When your body doesn’t feel safe, it doesn’t matter how many positive thoughts you think. Your brain will keep spiraling. Your body will keep bracing for impact. And your energy will stay stuck in survival mode.

Why mindset work doesn’t work when you’re dysregulated

The nervous system is the foundation of our emotional experience. It’s what tells the brain: We’re safe. Or…we’re not. And when the body feels unsafe—whether from trauma, burnout, overstimulation, or even just plain old stress—your brain kicks into hypervigilance.

It tries to protect you by running through worst-case scenarios. It searches for threats and solutions. It spins and spins trying to solve a problem that may not even exist yet.

You’ve probably heard of this as “overthinking” or “mental gymnastics.” But in reality, it’s just your body trying to help. It’s just your nervous system doing its job: looking for control in the absence of safety.

That’s why the first step toward real relief isn’t changing your thoughts. It’s regulating your body.

What nervous system regulation really means

Grounding, soothing, and regulating your nervous system is trendy in the wellness space right now, but it isn’t just some buzzword. It’s also not a cure-all that will give you continual inner peace. It’s what allows your brain to shift out of survival mode and into presence, connection, and clarity.

This might look like:

>> Placing a hand on your heart or belly and noticing your breath.

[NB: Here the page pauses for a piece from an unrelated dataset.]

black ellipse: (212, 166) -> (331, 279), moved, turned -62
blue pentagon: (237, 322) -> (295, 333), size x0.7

>> Elongating your exhales.

>> Finding a space in your body that feels neutral and resting all your attention there.

>> Orienting yourself by naming five things you see around you.

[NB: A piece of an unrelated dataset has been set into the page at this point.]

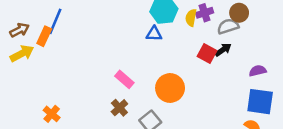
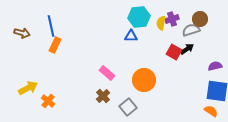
blue line: (55, 21) -> (51, 26), turned -35
brown arrow: (20, 30) -> (22, 33), turned 42
orange rectangle: (44, 36) -> (55, 45), moved
yellow arrow: (22, 53) -> (28, 88), moved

>> Doing breathwork, tapping (EFT), or somatic movement.

>> Holding your body with loving attention and saying, “You’re safe now.”

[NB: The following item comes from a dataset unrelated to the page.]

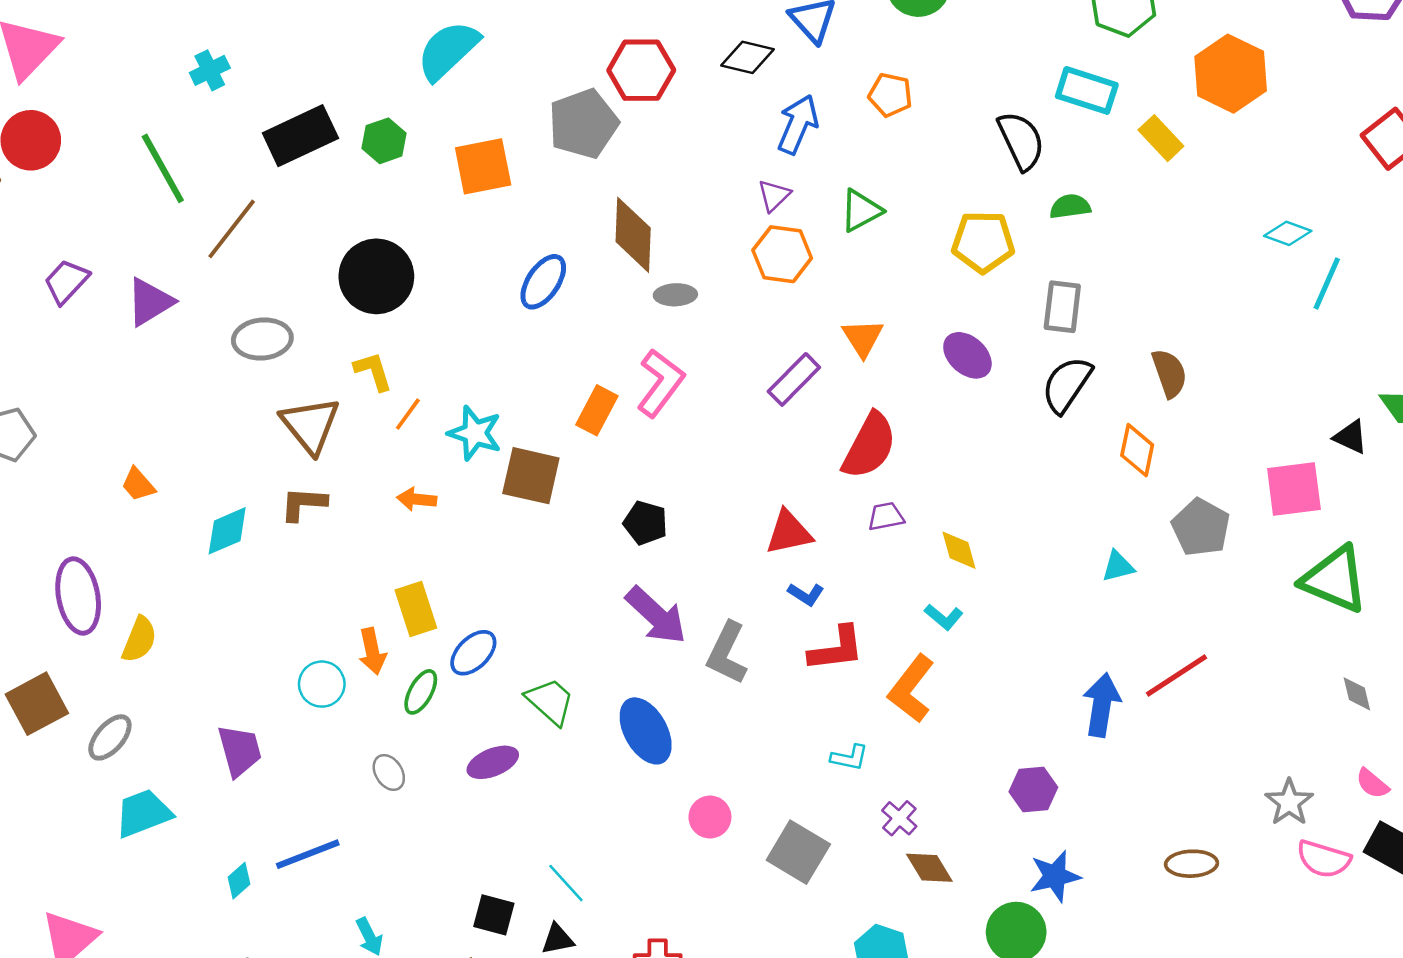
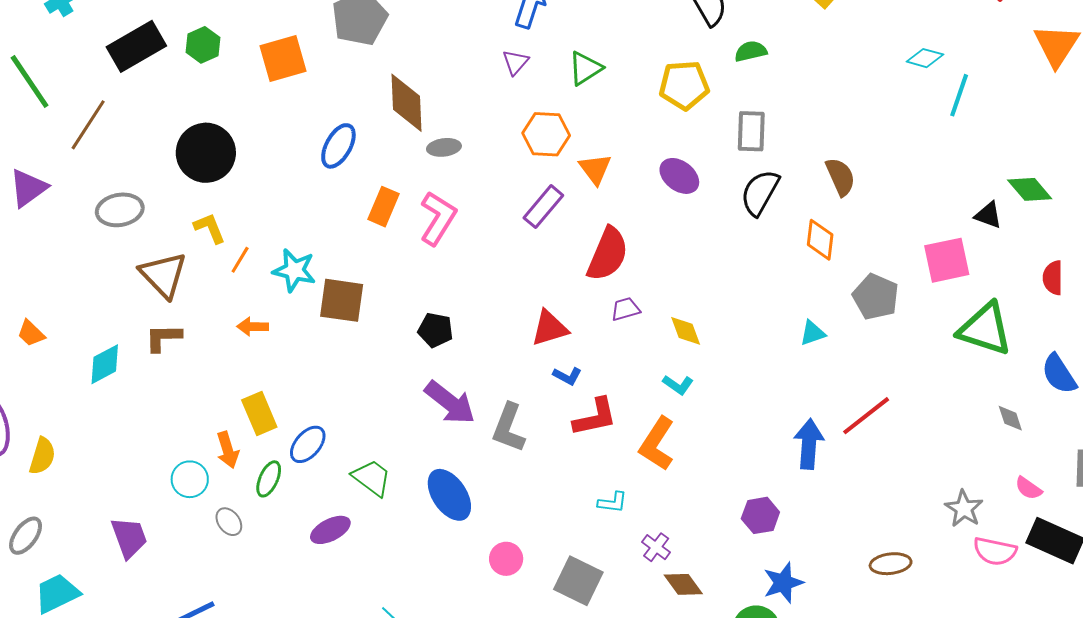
orange hexagon: (782, 254) -> (546, 134), moved
orange rectangle: (597, 410) -> (383, 207), moved
gray ellipse: (389, 772) -> (229, 522), moved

When you do this consistently, you’re not just calming down. You’re actually rewiring your system to exist in and trust the present moment. You’re inviting your brain to release the old pattern of always being “on alert.”

And it truly is a pattern. The body and brain like what is familiar, so if a perpetual state of stress and anxiety is familiar to you, you will subconsciously recreate it over and over again.

This all started to crystallize for me a few years into my coaching practice. When I first began working with a coach myself, I experienced rapid progress using mindset tools like positive thinking, affirmations, and vision casting.

But over time, I kept bumping into the same patterns—again and again. And when I couldn’t break them, it triggered a shame spiral. I knew better. I knew I wasn’t supposed to be falling into these traps anymore (like people-pleasing, for example), yet I couldn’t seem to stop.

I noticed the same thing happening with my clients. So I went on a search for deeper tools—modalities that could support real, holistic transformation. And every path led me right back to the body.

More than mindset, mental health is full-body care.

This is what healing really is—learning how to connect with and feel safe in our bodies.

Most people don’t even know that their bodies feel unsafe. But when you start noticing the physical symptoms of dysregulation— stomach pain, fluttering in your chest, inability to focus, to name a few—you start seeing how the body is trying to communicate with you.

It’s not about fixing yourself or trying to make challenges and uncomfortable feelings go away, but creating safety and trust with yourself to feel those things and release them, instead of drowning in them.